Global gay rights leaders in Moscow for banned rally

MOSCOW—Gay rights activists from Russia and Europe as well the United States planned Saturday to stage an unprecedented rally near the Kremlin despite a police vow to arrest anyone who shows up.

Moscow, whose former mayor once likened gays to the devil has banned gay pride parades for six years running, citing public discomfort with behaviour that was considered illegal in Soviet times.

“The mayor is defending himself by pointing to public outrage and requests for another rally by opponents of sexual perversion on the same day,” said Moscow gay rights leader Nikolai Alexeyev.

The European Court of Human Rights has already required Russia to pay Alexeyev damages for banning earlier marches and Amnesty International called on Moscow authorities Thursday to change their mind.

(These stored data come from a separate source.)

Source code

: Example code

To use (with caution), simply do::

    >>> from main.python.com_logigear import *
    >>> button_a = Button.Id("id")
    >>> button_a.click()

Some 120 Russian activists were arrested during their first attempt to stage a Moscow parade in 2006, and city authorities warned those who show up at the Kremlin wall to expect no leniency.

“Their illegal and provocative actions will be immediately stopped in strict accordance with existing law,” a Moscow police spokesman told the RIA Novosti news agency.

The spokesman said officers would be out on the streets in large numbers because the rally coincided with a national holiday commemorating Russia’s border guards — an occasion that has seen drunken violence in the past.

The activists planned to lay a wreath at the Kremlin’s Tomb of the Unknown Soldier at 1:00 pm (0900 GMT) before gathering outside the Moscow mayor’s office a few blocks down the street.

“Gay rights are human rights, and human rights are universal,” said renowned London human rights campaigner Peter Tatchell.

Tatchell was briefly detained while attending an unsanctioned Moscow event in 2007. But his fellow international marchers said their arrest would only prove a point about the state of freedoms in Russia.

“Our methods are nonviolent,” said US gay rights activist Dan Choi. “My hope is that this will be the last (gay) pride (parade) prohibited by this country.”